### Text for analysis

  • Third parties might claim the benefit of intellectual property rights with respect to the Group’s inventions. The Group provides the third parties with which it collaborates (including universities and other public or private entities) with information and data in various forms relating to the research, development, manufacturing and marketing of its products. Despite the precautions taken by the Group with regard to these entities, in particular of a contractual nature, they (or certain of their members or affiliates) could claim ownership of intellectual property rights arising from the trials carried out by their employees or any other intellectual property right relating to the Group’s products or molecules in development.
  • The Group’s strategy includes acquiring companies or assets which may enable or facilitate access to new markets, research projects or geographical regions or enable the Group to realize synergies with its existing businesses. Should the growth prospects or earnings potential of such assets as well as valuation assumptions change materially from initial assumptions, the Group might be under the obligation to adjust the values of these assets in its balance sheet, thereby negatively impacting its results and financial situation.

######
### Study material

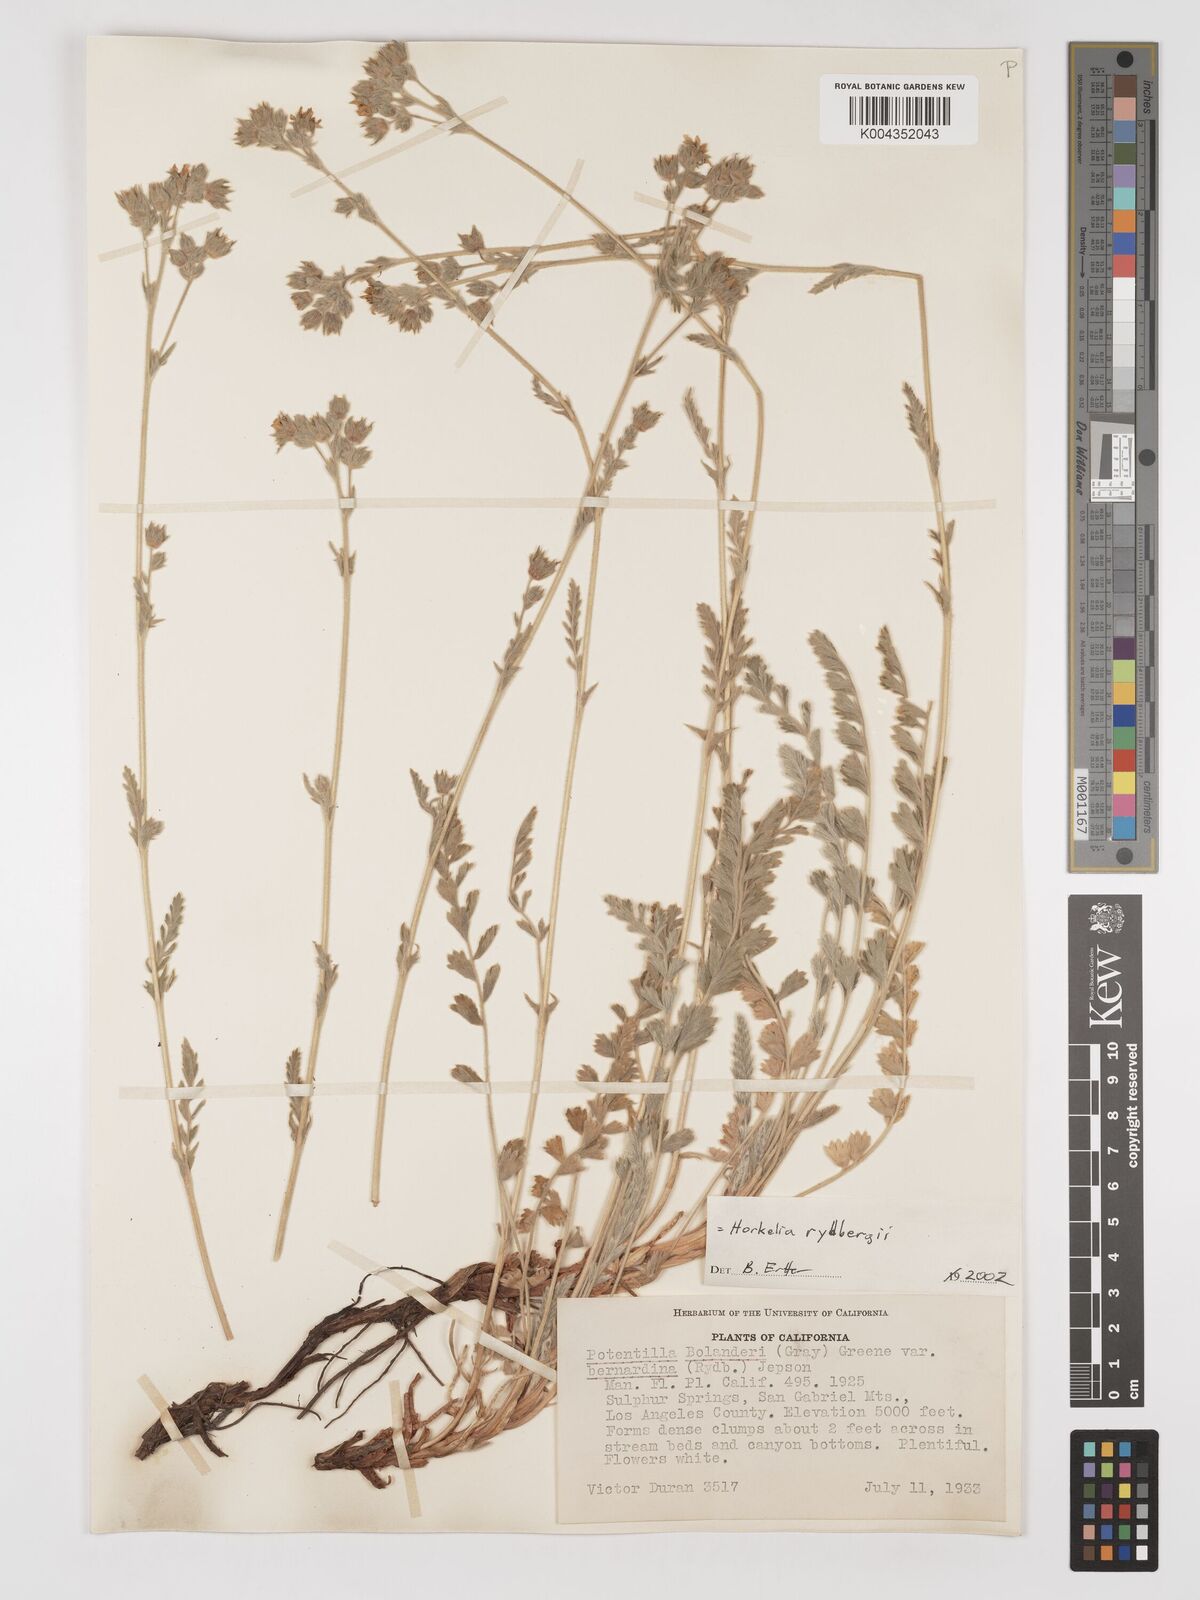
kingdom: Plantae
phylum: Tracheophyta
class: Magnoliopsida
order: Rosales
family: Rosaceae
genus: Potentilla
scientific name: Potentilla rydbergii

######

[Instructions]
#1 Translate this sentence from the risk factors text into Spanish: "Third parties might claim the benefit of intellectual property rights with respect to the Group’s inventions."
#2 Answer these questions using the risk factors text:
(a) Which third parties does the Group collaborate with, as named in the text?
(b) What nature do the Group's precautions toward these entities have in particular?
(c) What might the Group have to adjust in its balance sheet if growth prospects or earnings potential change materially from initial assumptions?
#3 According to the risk factors text, the information and data the Group provides to third parties relate to several activities concerning its products. List them all.

[Answers to each task]
#1 Terceros podrían reclamar el beneficio de derechos de propiedad intelectual respecto de las invenciones del Grupo.

#2
(a) Universities and other public or private entities.
(b) A contractual nature.
(c) The values of the acquired assets.

#3 Research, development, manufacturing, marketing